After touring behind Red Hands Black Deeds, their most successful album to date, the band decided to take a planned year off to reenergize after having spent four years on the road supporting that album as well as 2014’s Smokin’ Hearts & Broken Guns.

“We were touring 290-300 dates a year,” Hamler said. “So, when we got off the road in 2018, we were done: flat-out exhausted. We had given everything we had to give to anybody who wanted to get it, and we met every obligation that was put in front of us.”

That planned year hiatus turned out to be much longer than expected as the pandemic took over the world. Throw in some band turmoil and conflicts, and the whole experience left them to wonder if the momentum they had worked so hard to build would still be there when they returned.

Striking a nerve

It turns out there was little need to worry, as the response to the new music, from fans and critics alike, has been extremely positive. 

“The writing and the making of Rebelator was probably some of the most grueling moments of this band’s career,” Hamler said. “There were personalities that couldn’t be in the same room with each other, along with some of the other stuff you hear about rock ’n’ roll. Even being able to release this record seems triumphant, because there was such a dark cloud surrounding us. But (singer) Nate (Hunt) and I kept our nose to the grindstone, and we got the thing done.” 

Hamler said there was no preplanned direction for the album. 

“We just kind of did what we did,” he said. “The unusual title was a word the band created during the recording process, as they felt every song on the album had something in it that was going to strike a nerve with the listener or elicit a particular response. So, it’s kind of an adjective. A rebelator is something that is going to work you up, one way or another. There’s 11 songs on this album, and we felt like at least one of them was going to be a song that touched some person in some way and was going to evoke an emotional response.”

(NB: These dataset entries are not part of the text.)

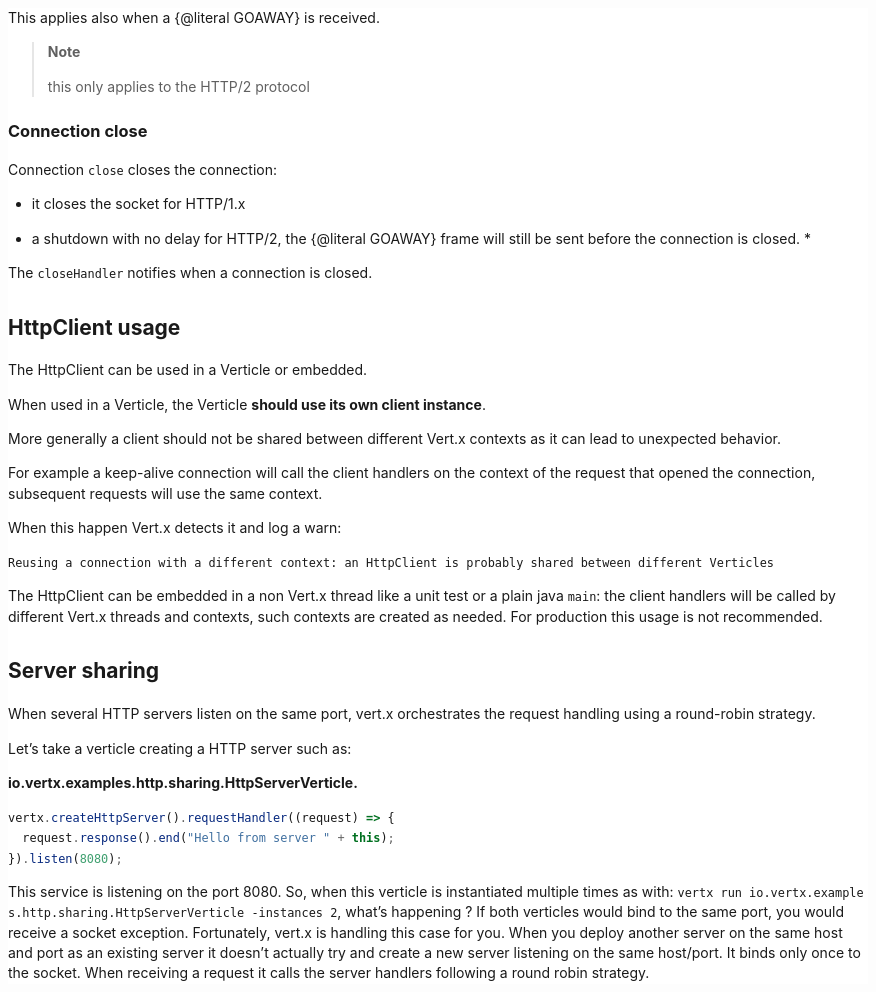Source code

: This applies also when a {@literal GOAWAY} is received.

> **Note**
> 
> this only applies to the HTTP/2 protocol

### Connection close

Connection `close` closes the connection:

  - it closes the socket for HTTP/1.x

  - a shutdown with no delay for HTTP/2, the {@literal GOAWAY} frame
    will still be sent before the connection is closed. \*

The `closeHandler` notifies when a connection is closed.

## HttpClient usage

The HttpClient can be used in a Verticle or embedded.

When used in a Verticle, the Verticle **should use its own client
instance**.

More generally a client should not be shared between different Vert.x
contexts as it can lead to unexpected behavior.

For example a keep-alive connection will call the client handlers on the
context of the request that opened the connection, subsequent requests
will use the same context.

When this happen Vert.x detects it and log a warn:

    Reusing a connection with a different context: an HttpClient is probably shared between different Verticles

The HttpClient can be embedded in a non Vert.x thread like a unit test
or a plain java `main`: the client handlers will be called by different
Vert.x threads and contexts, such contexts are created as needed. For
production this usage is not recommended.

## Server sharing

When several HTTP servers listen on the same port, vert.x orchestrates
the request handling using a round-robin strategy.

Let’s take a verticle creating a HTTP server such as:

**io.vertx.examples.http.sharing.HttpServerVerticle.**

``` js
vertx.createHttpServer().requestHandler((request) => {
  request.response().end("Hello from server " + this);
}).listen(8080);
```

This service is listening on the port 8080. So, when this verticle is
instantiated multiple times as with: `vertx run
io.vertx.examples.http.sharing.HttpServerVerticle -instances 2`, what’s
happening ? If both verticles would bind to the same port, you would
receive a socket exception. Fortunately, vert.x is handling this case
for you. When you deploy another server on the same host and port as an
existing server it doesn’t actually try and create a new server
listening on the same host/port. It binds only once to the socket. When
receiving a request it calls the server handlers following a round robin
strategy.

“Voices” is one of the songs that quickly became a favorite amongst many fans, as its subject matter of mental health is very relevant in today’s society. Hamler said that even pre-pandemic, he felt mental health was an issue that was coming to the forefront of many people’s attention, “but it just took a pandemic to get people to talk about it.”

The song asks the question, “Am I good enough?” to all of the voices saying you’re not, and “Can I produce when all these things, all these voices, or all these people are telling me I can’t.” 

“I think my favorite part of the song is the triumphant guitar solo,” Hamler said. “It’s overcoming all those voices, all the naysayers and all the people that are putting you under their thumb and trying to hold you down. It’s forgetting all of that and seeing it through with this triumphant, one-and-a-half-minute guitar solo that you rarely hear in modern music these days. It was definitely a turning point in making the record.”

Creating memories

While they excel at producing thought-provoking studio hits, the best way to get to know what Shaman’s Harvest is about is in a live setting. 

It’s well known that a Shaman’s Harvest show is not just another rock concert rolling into town, it’s an event. As they tend to do with every activity, Hamler said the band puts everything they have into performing the best show they can each and every night. He said that the upcoming show in Fort Wayne will not only  appeal to fans of rock, but should have something for just about everyone who makes the effort to attend.  

“We bring that sweaty rock ’n’ roll vibe for sure,” Hamler said, “but it’s all about fun and passion and noise. We’re kind of like a jambalaya of influences: It can be some southern rock, it can be some heavy metal, it can be country or a little hip-hop flavor, too. Whatever the song needs is what we deliver.”

Adding that little bit extra to the experience, Shaman’s Harvest will often mingle with fans afterward, answering questions, signing autographs, and genuinely enjoying the night. 

“We love getting out in the crowd and taking pictures and making a memory,” Hamler said.